慶應の中でも易しいと称されるほど英語の難易度は高くないと言われる商学部。しかし、長文以外の問題が多く、時間のバランスを崩すと一転して焦りを生み出し、スペルミスは問答無用に0点にされるほか、英語の比重が大きい分、プレッシャーがかかりやすいのが特徴的です。

第4位:慶應義塾大学文学部

文学部では長文が1題、およそ2000語という非常に長い長文を読むことになります。その中に和訳や空所補充、説明など色々な予想があり、一筋縄ではいきません。英語辞書を2冊まで持ち込みができるとあって、語彙力が不足してもそこまで不安になる必要はないですが、より適切なワードチョイスが求められる分、辞書が持ち込めても難易度の高さに変わりはありません。

第3位:早稲田大学社会科学部

社会科学部は全問マーク式で難易度はさほど高くなさそうに感じますが、長文の語数が4000語を突破、急激に難しくなり、平均点は40%をわずかに上回る程度に。他の科目が易しく感じられるほど非常に難しいため、ここで結果を出せればライバルに差をつけられることは間違いありません。

第2位:慶應義塾大学経済学部

経済学部は毎年の1つのテーマで長文をそろえてくるのが特徴で、過去は法律、観光、助成金に対する政府の姿勢などがいくつかの長文で表現されています。最後はこれらの長文に関連する自由英作文が出題されるため、幅広い対応や普段から時事的な話題を勉強する姿勢も問われます。
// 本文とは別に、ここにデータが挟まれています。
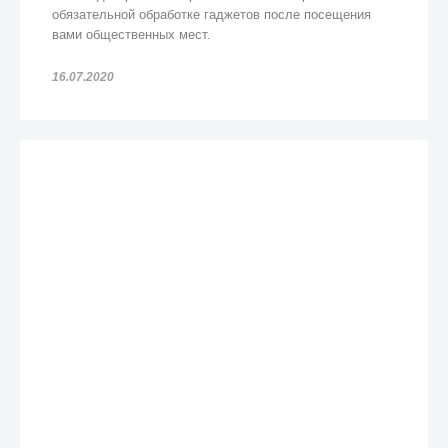
обязательной обработке гаджетов после посещения
вами общественных мест.
16.07.2020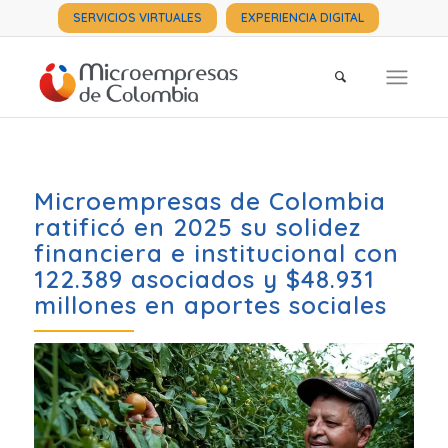
SERVICIOS VIRTUALES
EXPERIENCIA DIGITAL
Microempresas de Colombia
ratificó en 2025 su solidez
financiera e institucional con
122.389 asociados y $48.931
millones en aportes sociales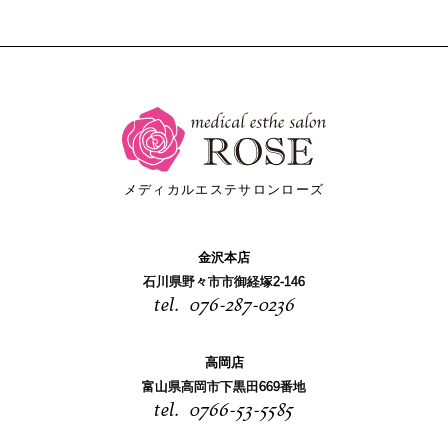
メディカルエステサロンローズ
金沢本店
石川県野々市市御経塚2-146
076-287-0236
高岡店
富山県高岡市下黒田669番地
0766-53-5585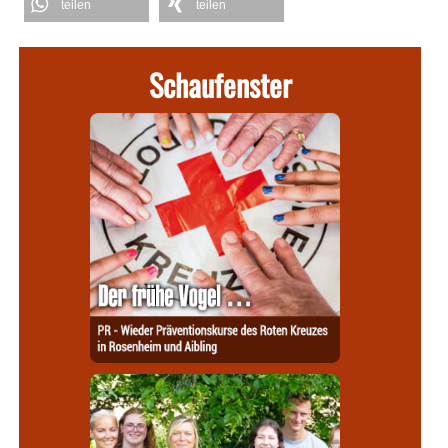
teilen
teilen
Schaufenster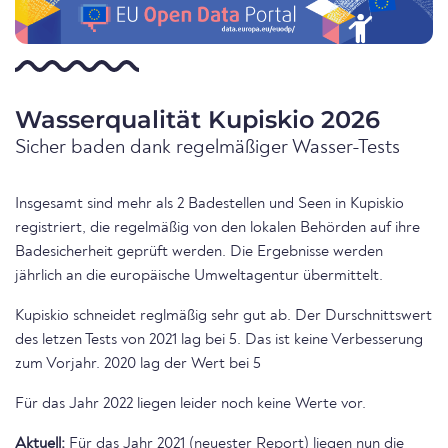
Wasserqualität Kupiskio 2026
Sicher baden dank regelmäßiger Wasser-Tests
Insgesamt sind mehr als 2 Badestellen und Seen in Kupiskio
registriert, die regelmäßig von den lokalen Behörden auf ihre
Badesicherheit geprüft werden. Die Ergebnisse werden
jährlich an die europäische Umweltagentur übermittelt.
Kupiskio schneidet reglmäßig sehr gut ab. Der Durschnittswert
des letzen Tests von 2021 lag bei 5. Das ist keine Verbesserung
zum Vorjahr. 2020 lag der Wert bei 5
Für das Jahr 2022 liegen leider noch keine Werte vor.
Aktuell:
Für das Jahr 2021 (neuester Report) liegen nun die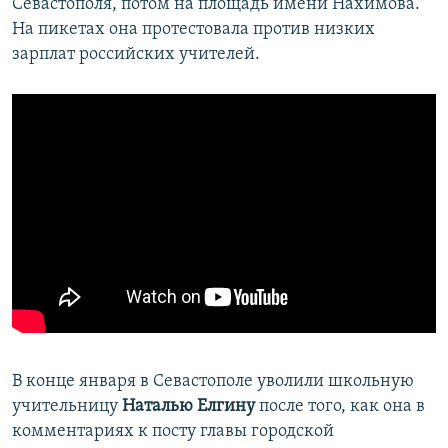
Севастополя, потом на площадь имени Нахимова.
На пикетах она протестовала против низких
зарплат российских учителей.
В конце января в Севастополе уволили школьную
учительницу
Наталью Елгину
после того, как она в
комментариях к посту главы городской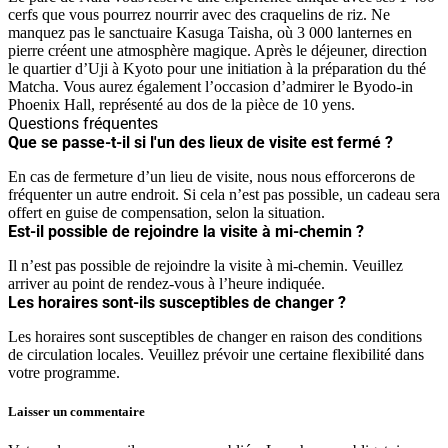
cerfs que vous pourrez nourrir avec des craquelins de riz. Ne
manquez pas le sanctuaire Kasuga Taisha, où 3 000 lanternes en
pierre créent une atmosphère magique. Après le déjeuner, direction
le quartier d’Uji à Kyoto pour une initiation à la préparation du thé
Matcha. Vous aurez également l’occasion d’admirer le Byodo-in
Phoenix Hall, représenté au dos de la pièce de 10 yens.
Questions fréquentes
Que se passe-t-il si l'un des lieux de visite est fermé ?
En cas de fermeture d’un lieu de visite, nous nous efforcerons de
fréquenter un autre endroit. Si cela n’est pas possible, un cadeau sera
offert en guise de compensation, selon la situation.
Est-il possible de rejoindre la visite à mi-chemin ?
Il n’est pas possible de rejoindre la visite à mi-chemin. Veuillez
arriver au point de rendez-vous à l’heure indiquée.
Les horaires sont-ils susceptibles de changer ?
Les horaires sont susceptibles de changer en raison des conditions
de circulation locales. Veuillez prévoir une certaine flexibilité dans
votre programme.
Laisser un commentaire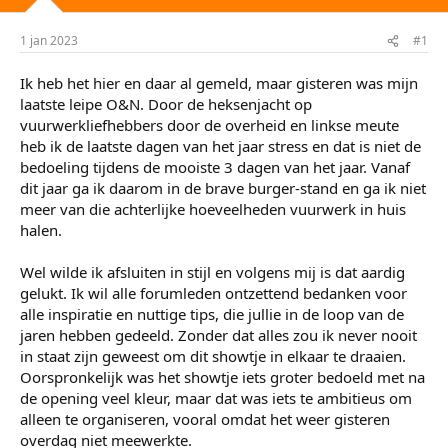
t
m
e
1 jan 2023
#1
r
Ik heb het hier en daar al gemeld, maar gisteren was mijn
laatste leipe O&N. Door de heksenjacht op
vuurwerkliefhebbers door de overheid en linkse meute
heb ik de laatste dagen van het jaar stress en dat is niet de
bedoeling tijdens de mooiste 3 dagen van het jaar. Vanaf
dit jaar ga ik daarom in de brave burger-stand en ga ik niet
meer van die achterlijke hoeveelheden vuurwerk in huis
halen.
Wel wilde ik afsluiten in stijl en volgens mij is dat aardig
gelukt. Ik wil alle forumleden ontzettend bedanken voor
alle inspiratie en nuttige tips, die jullie in de loop van de
jaren hebben gedeeld. Zonder dat alles zou ik never nooit
in staat zijn geweest om dit showtje in elkaar te draaien.
Oorspronkelijk was het showtje iets groter bedoeld met na
de opening veel kleur, maar dat was iets te ambitieus om
alleen te organiseren, vooral omdat het weer gisteren
overdag niet meewerkte.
それだけ専門性の高い語彙力も必要で、看板学部とあって激戦が予想されるため、難易度はおのずと高くなります。

第1位:早稲田大学政治経済学部

政治経済学部は入試改革が行われ、共通テスト100点分、学部独自試験100点分の200点で合否が決まるようになりました。この中で英語長文問題と自由英作文で独自試験の60点を占め、しかも自由英作文の内容はかなり専門的な内容のため、細かなところまで語彙力をつけ、自由英作文のスキルを高めないと大変です。歴史が浅く、傾向がつかみにくいことも難易度を高める要素です。

早慶の英語はどっちが難しい?

早慶の英語はそれぞれレベルが高く、どちらがより難しいかは決め難いのが実情です。自由英作文の存在や長文の語数の多さなど早慶の学校ごとというより、学部ごとで大きく違うからです。また早稲田の国際教養学部のように入試では英語の検定や資格のスコアを提出する形式もあり、今後は英語の独自試験よりもこれまでに受けた英検などの結果が重要視される可能性もあり、どちらが上かという話は意味をなさなくなる可能性もあります。

まとめ

英語の難易度は非常に高く、語彙力が非常に重要です。専門的な用語をいかに覚えるか、どんな話題でも対応できるのか、そのあたりが問われそうです。特に自由英作文は、日本語でまとめるのも大変な題材が多く、日ごろからニュースなどに目を通しておくことが大事になるでしょう。